### TASK TO COMPLETE
Show all lines from the records below in which the string "linejoin" is present.

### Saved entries
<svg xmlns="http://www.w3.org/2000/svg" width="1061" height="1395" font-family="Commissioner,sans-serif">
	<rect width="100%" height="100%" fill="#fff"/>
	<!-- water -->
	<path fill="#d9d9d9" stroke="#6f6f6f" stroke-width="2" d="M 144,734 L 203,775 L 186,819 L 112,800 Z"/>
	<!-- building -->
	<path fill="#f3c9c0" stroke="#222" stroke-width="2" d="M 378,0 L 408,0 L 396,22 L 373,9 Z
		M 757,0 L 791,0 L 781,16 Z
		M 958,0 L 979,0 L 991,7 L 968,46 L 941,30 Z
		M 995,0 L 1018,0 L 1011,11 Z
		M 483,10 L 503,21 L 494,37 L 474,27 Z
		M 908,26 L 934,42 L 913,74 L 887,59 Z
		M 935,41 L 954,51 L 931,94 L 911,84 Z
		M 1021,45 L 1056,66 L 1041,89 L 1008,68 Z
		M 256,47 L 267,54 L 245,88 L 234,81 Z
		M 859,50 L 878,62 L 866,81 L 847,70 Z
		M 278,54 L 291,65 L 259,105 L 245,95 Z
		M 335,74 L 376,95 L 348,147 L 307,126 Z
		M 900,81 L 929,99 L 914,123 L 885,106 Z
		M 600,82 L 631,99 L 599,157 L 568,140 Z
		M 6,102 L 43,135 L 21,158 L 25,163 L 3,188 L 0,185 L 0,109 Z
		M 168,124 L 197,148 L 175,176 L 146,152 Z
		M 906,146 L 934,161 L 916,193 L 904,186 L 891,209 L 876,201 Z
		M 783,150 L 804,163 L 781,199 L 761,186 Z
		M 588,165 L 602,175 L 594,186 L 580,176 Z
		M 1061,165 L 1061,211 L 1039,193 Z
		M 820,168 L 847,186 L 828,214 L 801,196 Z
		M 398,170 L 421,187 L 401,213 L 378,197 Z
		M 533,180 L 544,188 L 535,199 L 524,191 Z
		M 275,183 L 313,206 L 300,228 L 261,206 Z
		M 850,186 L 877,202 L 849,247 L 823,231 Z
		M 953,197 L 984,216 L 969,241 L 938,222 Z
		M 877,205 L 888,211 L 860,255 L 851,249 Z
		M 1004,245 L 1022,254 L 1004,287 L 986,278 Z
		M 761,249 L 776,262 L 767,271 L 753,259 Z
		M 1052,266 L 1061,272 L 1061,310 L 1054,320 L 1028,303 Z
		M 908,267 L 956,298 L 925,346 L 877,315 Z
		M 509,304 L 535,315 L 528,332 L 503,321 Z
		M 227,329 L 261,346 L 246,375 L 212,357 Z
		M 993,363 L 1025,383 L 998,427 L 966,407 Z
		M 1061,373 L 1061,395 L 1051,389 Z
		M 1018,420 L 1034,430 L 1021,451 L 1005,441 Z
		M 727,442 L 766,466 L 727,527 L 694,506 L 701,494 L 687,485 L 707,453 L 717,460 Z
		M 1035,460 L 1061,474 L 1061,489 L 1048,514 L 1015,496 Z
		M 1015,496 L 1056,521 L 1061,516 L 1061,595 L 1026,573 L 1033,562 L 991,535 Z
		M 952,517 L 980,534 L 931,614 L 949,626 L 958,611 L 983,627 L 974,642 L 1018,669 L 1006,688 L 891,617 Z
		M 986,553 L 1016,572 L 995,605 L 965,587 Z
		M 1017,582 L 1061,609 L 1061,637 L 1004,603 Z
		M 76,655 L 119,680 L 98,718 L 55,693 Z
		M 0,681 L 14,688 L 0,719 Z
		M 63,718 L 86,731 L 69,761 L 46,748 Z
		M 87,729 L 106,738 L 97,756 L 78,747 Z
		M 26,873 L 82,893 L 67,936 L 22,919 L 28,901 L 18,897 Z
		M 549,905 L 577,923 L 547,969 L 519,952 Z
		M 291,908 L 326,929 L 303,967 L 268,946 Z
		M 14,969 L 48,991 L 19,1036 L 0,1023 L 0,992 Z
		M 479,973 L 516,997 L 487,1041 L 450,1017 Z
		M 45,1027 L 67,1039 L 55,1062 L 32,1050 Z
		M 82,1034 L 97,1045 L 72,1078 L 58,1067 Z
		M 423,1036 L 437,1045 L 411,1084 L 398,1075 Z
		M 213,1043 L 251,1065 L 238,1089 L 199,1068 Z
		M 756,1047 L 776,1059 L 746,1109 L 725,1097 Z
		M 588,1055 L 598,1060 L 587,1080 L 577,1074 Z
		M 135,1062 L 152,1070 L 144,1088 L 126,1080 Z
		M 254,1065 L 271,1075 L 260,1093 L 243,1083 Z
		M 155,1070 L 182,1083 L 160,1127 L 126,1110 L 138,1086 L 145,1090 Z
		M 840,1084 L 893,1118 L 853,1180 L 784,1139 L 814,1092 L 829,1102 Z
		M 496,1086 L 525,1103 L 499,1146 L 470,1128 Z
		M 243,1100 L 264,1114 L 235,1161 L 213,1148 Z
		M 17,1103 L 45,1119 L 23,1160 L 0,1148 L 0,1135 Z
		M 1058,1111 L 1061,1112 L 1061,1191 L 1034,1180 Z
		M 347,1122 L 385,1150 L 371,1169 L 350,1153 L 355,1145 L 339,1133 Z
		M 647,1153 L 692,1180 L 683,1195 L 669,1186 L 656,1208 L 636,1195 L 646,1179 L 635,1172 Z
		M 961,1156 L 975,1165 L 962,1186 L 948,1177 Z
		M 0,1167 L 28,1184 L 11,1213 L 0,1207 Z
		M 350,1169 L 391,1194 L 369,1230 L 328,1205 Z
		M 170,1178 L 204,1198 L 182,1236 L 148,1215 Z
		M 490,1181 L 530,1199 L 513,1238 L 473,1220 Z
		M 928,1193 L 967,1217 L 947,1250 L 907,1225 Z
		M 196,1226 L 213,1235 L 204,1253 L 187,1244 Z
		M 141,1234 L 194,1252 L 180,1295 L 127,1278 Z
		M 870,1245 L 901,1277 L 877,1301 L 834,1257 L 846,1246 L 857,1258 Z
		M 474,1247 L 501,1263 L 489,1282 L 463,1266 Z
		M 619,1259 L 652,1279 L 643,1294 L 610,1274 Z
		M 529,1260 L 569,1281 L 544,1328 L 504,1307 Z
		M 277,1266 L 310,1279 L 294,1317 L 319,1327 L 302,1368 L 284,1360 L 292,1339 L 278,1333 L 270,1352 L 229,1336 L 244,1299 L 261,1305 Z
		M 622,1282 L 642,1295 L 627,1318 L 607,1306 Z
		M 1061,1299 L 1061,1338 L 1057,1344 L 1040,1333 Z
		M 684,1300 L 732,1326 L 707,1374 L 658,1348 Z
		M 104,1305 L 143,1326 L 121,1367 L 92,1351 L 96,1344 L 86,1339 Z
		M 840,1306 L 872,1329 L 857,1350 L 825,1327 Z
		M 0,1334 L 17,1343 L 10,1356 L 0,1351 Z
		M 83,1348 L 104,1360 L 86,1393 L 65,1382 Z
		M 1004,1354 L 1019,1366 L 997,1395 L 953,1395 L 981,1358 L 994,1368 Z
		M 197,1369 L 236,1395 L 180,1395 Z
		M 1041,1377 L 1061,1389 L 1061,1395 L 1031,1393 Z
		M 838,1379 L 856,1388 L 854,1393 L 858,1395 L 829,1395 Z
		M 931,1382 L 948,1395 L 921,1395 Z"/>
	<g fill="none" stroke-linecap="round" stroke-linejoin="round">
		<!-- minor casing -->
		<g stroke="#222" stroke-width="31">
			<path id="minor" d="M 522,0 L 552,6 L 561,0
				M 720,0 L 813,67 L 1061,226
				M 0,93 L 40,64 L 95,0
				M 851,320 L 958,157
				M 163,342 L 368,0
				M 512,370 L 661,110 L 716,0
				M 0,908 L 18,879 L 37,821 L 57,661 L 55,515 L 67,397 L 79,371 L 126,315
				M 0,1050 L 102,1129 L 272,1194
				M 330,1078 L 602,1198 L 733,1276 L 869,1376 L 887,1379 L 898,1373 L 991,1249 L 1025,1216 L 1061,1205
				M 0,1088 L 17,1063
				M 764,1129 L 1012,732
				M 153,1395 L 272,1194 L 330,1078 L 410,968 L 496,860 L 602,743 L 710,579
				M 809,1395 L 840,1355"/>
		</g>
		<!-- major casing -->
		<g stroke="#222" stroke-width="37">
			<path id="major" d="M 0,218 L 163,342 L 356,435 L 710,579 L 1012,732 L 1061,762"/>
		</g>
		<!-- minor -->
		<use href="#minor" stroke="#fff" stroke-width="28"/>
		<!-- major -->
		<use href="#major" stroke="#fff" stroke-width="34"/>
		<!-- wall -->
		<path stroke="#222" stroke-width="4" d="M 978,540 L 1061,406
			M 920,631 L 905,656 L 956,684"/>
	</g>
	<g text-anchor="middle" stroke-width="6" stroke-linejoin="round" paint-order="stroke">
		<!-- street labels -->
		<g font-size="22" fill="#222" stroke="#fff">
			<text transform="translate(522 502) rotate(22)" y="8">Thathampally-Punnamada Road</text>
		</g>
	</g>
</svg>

### SOLVED PROBLEM
	<g fill="none" stroke-linecap="round" stroke-linejoin="round">
	<g text-anchor="middle" stroke-width="6" stroke-linejoin="round" paint-order="stroke">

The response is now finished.